At least about that.
“Learn vigilance,” she went on. “How to spot a tail. Learn to trust your gut. If you feel like someone is watching you, they are. If you feel in danger, you are, so you get the fuck out of wherever you are, shake the tail if you got one and get safe.”
“Why are you doing this?” I inquired.
Clarice’s gaze locked to mine. “Because that tight end should be facing ten years, his buddies with him. What they did to her after was just as bad as what they did to her. And Paul Nicholson had rented a house in Montana. Two more days and Elsie Fay would have been gone.”
Holy Moses.
I didn’t know that.
Goosebumps popped out all over my skin.
“And women are going missing,” she finished.
They totally were.
Something started stealing up my spine.
“You’re not just a server, Garrett,” she said quietly to me. “You’ve got natural instinct and history that drives you to right wrongs. Use both.”
So, she knew about me.
Not a surprise.
“You do know this is completely crazy,” I remarked.

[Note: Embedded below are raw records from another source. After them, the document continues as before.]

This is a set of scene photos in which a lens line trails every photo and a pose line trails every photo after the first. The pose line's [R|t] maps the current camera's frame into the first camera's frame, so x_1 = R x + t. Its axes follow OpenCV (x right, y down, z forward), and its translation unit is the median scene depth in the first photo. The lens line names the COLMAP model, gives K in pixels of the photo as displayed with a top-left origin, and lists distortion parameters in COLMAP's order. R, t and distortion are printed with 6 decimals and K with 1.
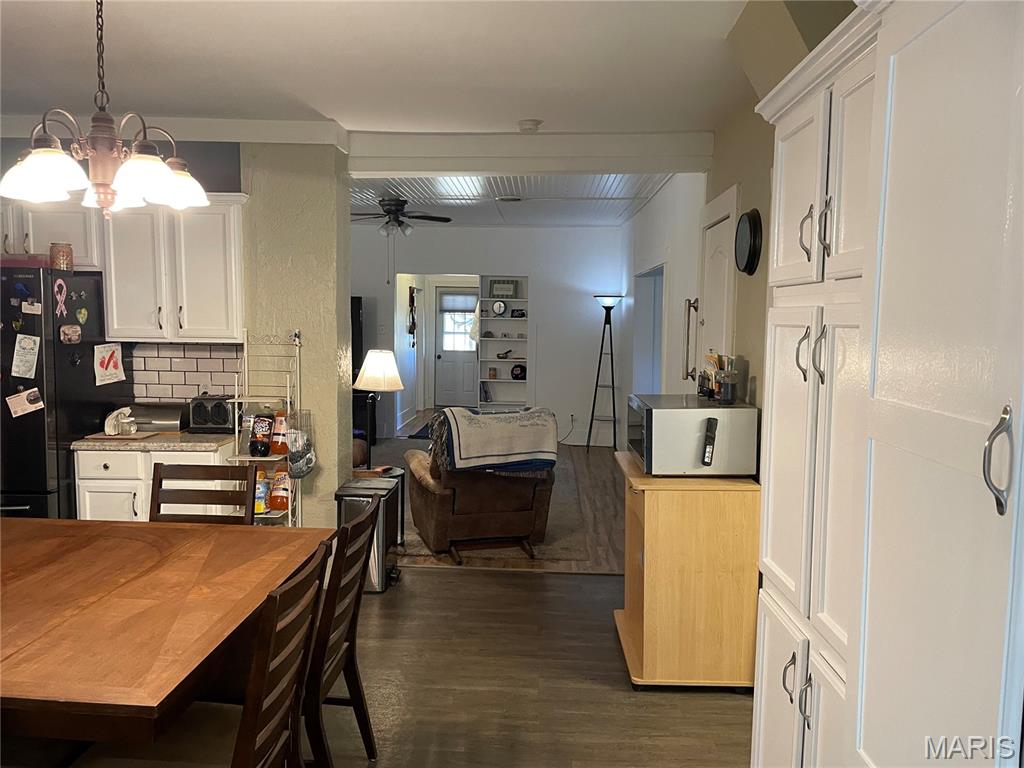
lens RADIAL K [[779.5, 0, 519.8], [0, 779.5, 384.9], [0, 0, 1]] dist [0.068651, -0.079743]
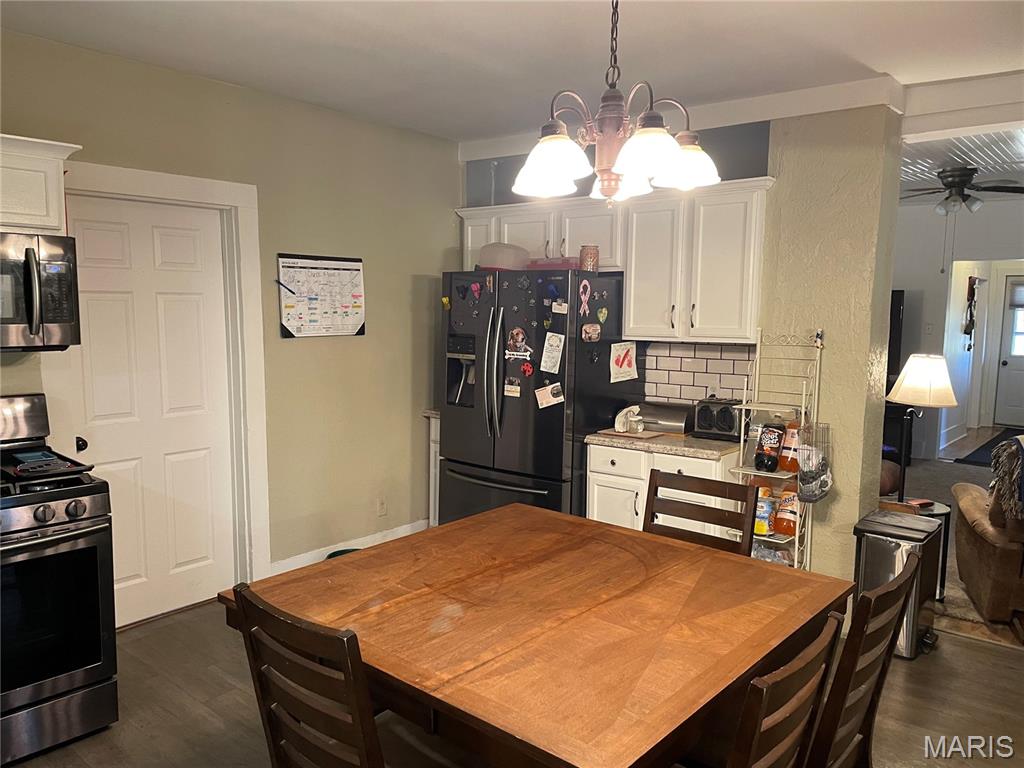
lens RADIAL K [[779.5, 0, 476.8], [0, 779.5, 399.3], [0, 0, 1]] dist [0.068651, -0.079743]
pose [[0.772599, 0.065749, -0.631481, -0.026194], [-0.052983, 0.997831, 0.039069, -0.008034], [0.632680, 0.003273, 0.774407, 0.099861]]
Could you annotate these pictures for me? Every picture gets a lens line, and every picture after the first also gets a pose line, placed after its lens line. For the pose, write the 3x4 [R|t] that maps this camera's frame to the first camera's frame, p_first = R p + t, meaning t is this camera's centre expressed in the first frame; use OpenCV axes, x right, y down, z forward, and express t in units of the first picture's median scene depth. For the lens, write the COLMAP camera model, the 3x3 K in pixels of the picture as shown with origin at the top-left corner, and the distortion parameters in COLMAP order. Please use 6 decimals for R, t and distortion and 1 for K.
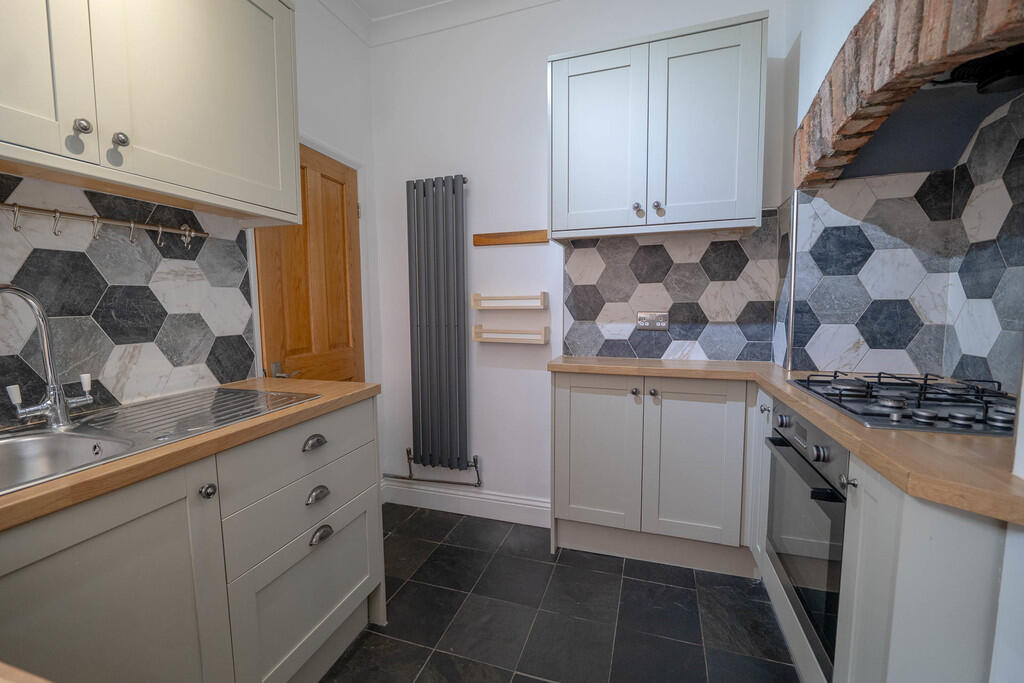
lens RADIAL K [[413.3, 0, 511.2], [0, 413.3, 336.9], [0, 0, 1]] dist [0.002537, 0.000227]
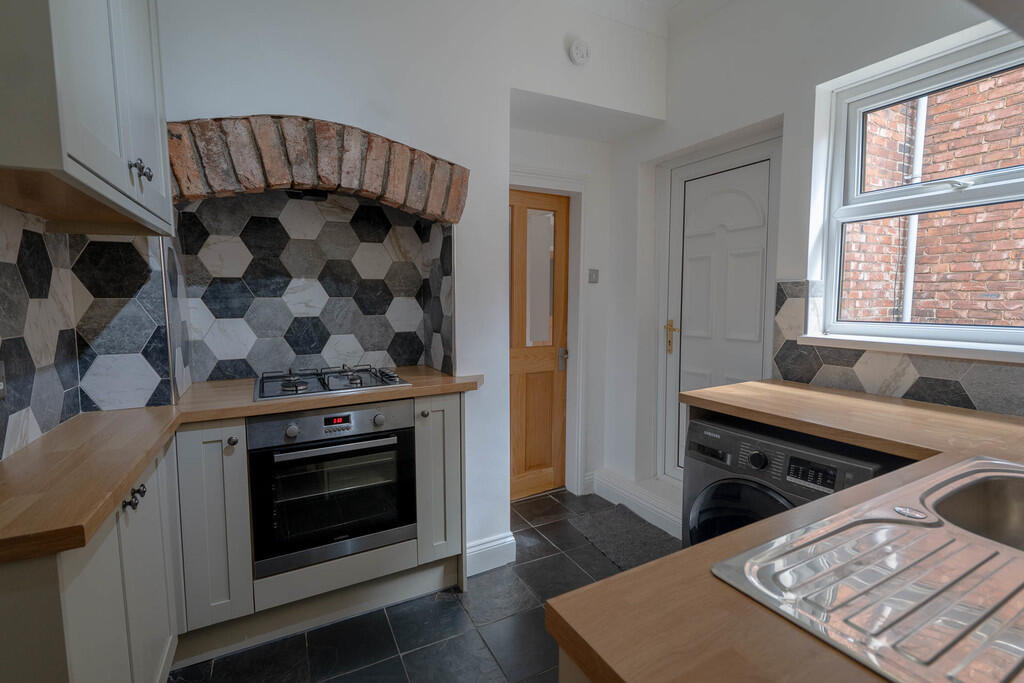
lens RADIAL K [[452.8, 0, 507.5], [0, 452.8, 339.9], [0, 0, 1]] dist [-0.000284, -0.000004]
pose [[-0.719697, -0.041202, 0.693065, -0.601078], [0.080943, 0.986451, 0.142696, -0.163007], [-0.689554, 0.158796, -0.706611, 1.452358]]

She sat back in her white leather executive chair. “I laid out the deal. It’s up to you to take it, or otherwise.”
“We’re not detectives, and I know you know that,” I reminded her. “But I’ve gathered a bunch of info already, and I have no idea what to do with it.”

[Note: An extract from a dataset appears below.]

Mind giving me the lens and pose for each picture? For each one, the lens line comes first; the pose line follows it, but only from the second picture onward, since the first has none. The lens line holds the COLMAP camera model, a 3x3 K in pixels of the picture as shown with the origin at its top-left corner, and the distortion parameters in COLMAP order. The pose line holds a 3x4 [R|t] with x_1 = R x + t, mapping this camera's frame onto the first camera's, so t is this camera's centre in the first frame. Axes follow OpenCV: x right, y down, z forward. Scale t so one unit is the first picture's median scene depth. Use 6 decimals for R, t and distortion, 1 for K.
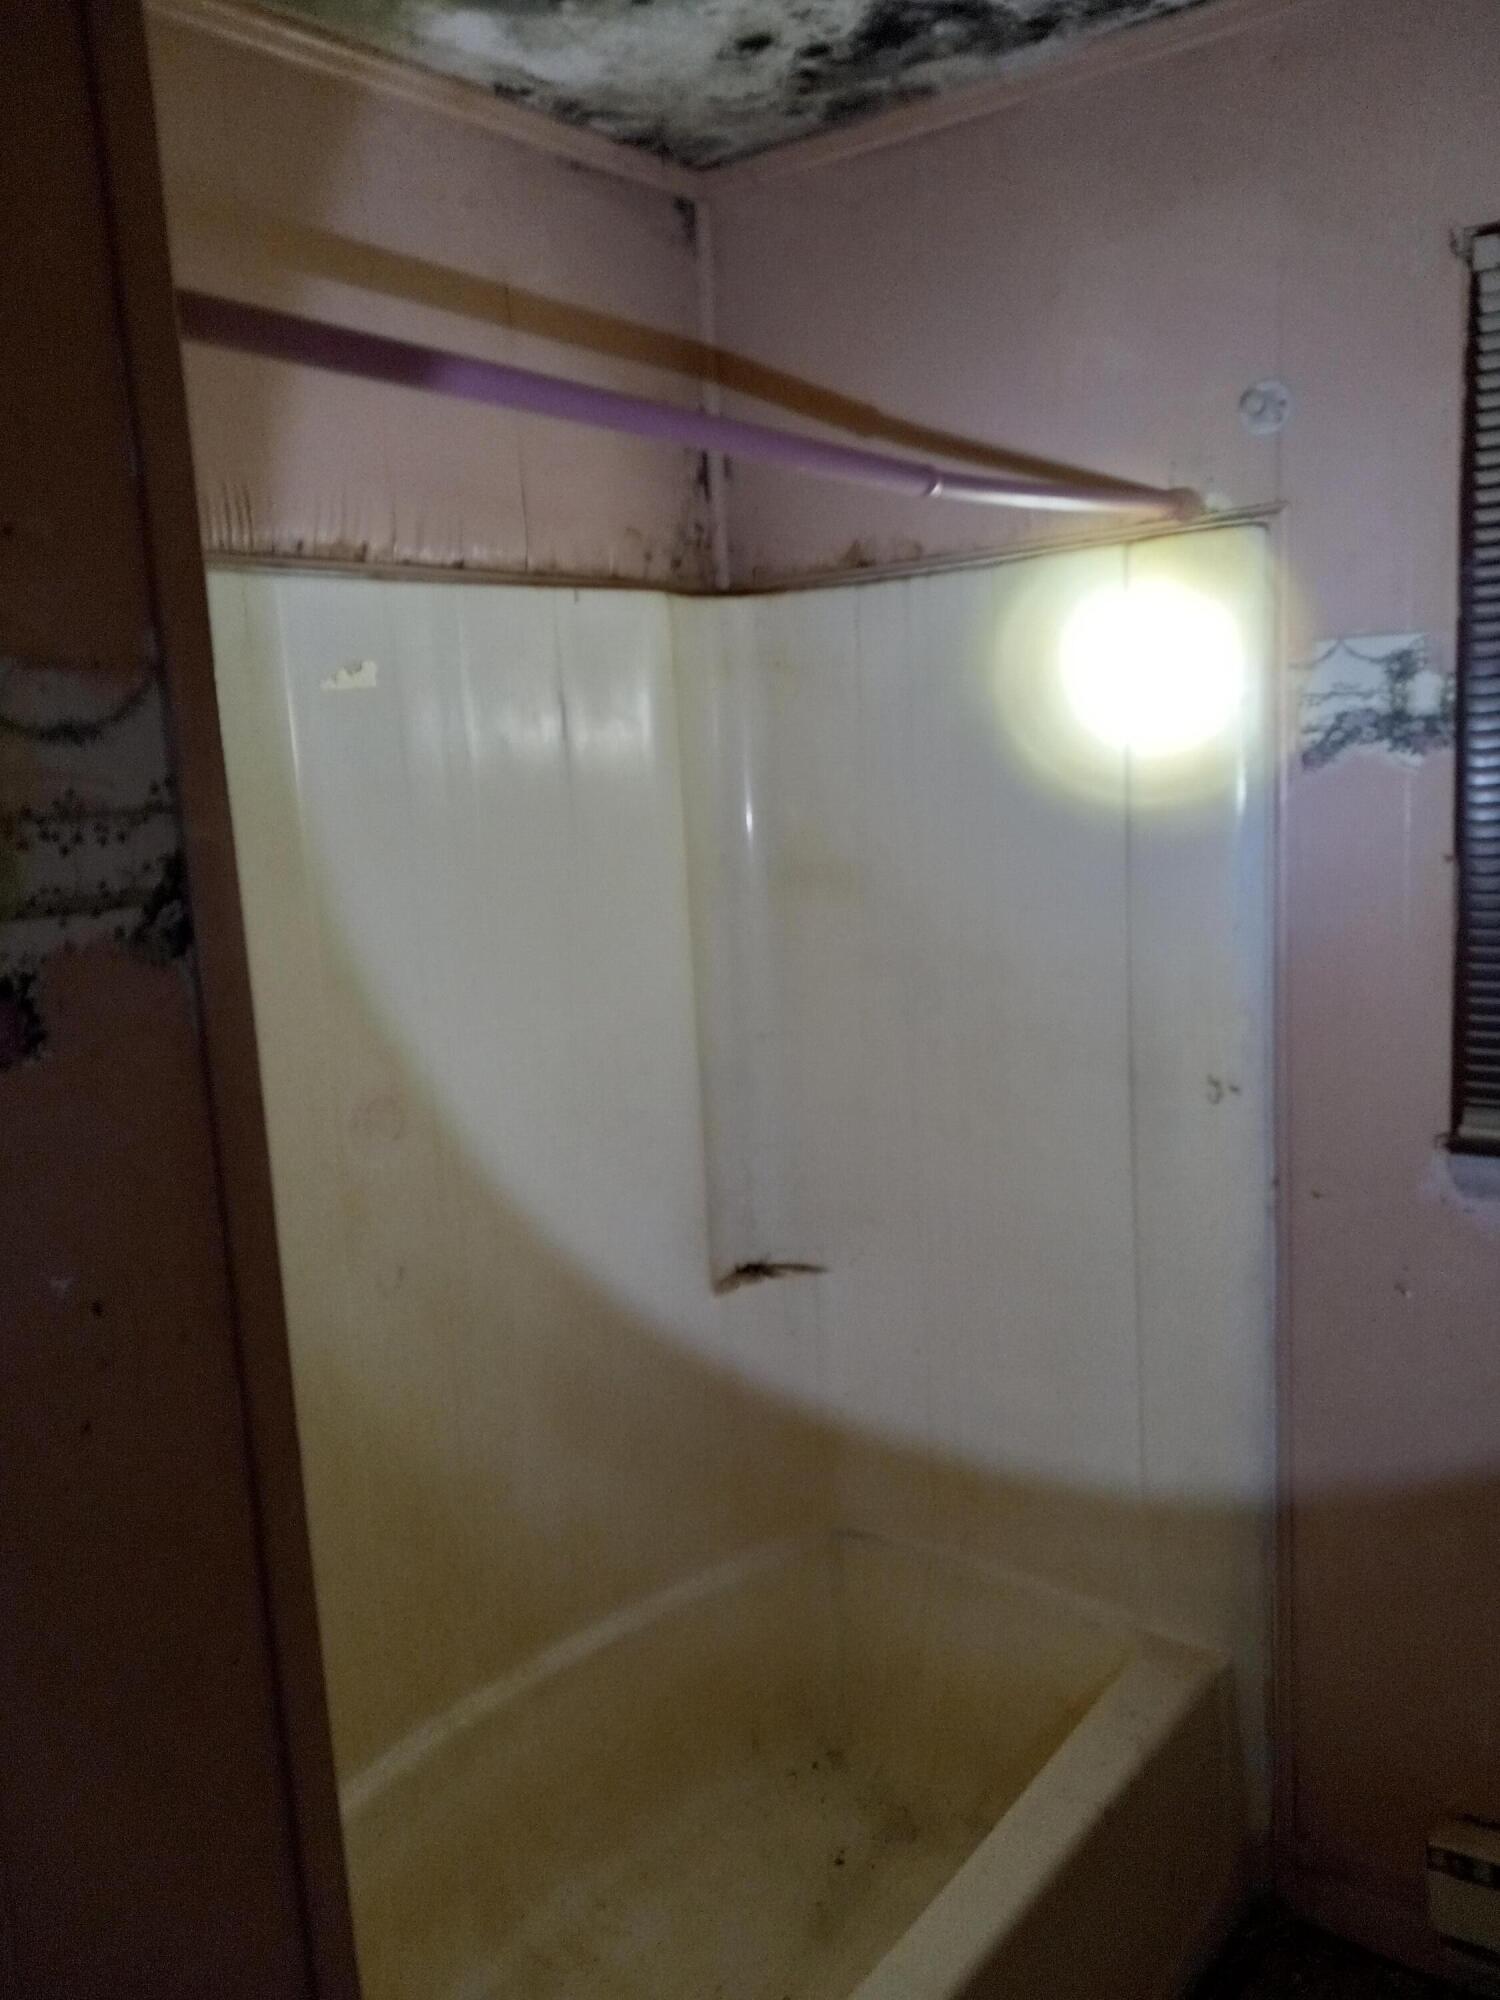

“That’s where the reporting-to-me part comes in,” she replied. “It’s not up to you to do something with it.” She looked between the two of us. “I laid it out. The choice is yours. I’ll know you’re in if you take those cars or we get a text for something you require. This isn’t about pressure. This is about getting the job done. If it isn’t your thing”—she shrugged—“then have a good life.”
That was her, I’m done, you can go now.
Luna read it too, which was why she popped out of her chair, clutching the envelopes.
“Thanks for the chat,” she said.
“My pleasure,” Clarice replied.
“If we get headquarters,” Luna went on, “are we gonna get to sit in a line of plush chairs in front of a desk you’re behind and talk to ‘we’ on a speaker?”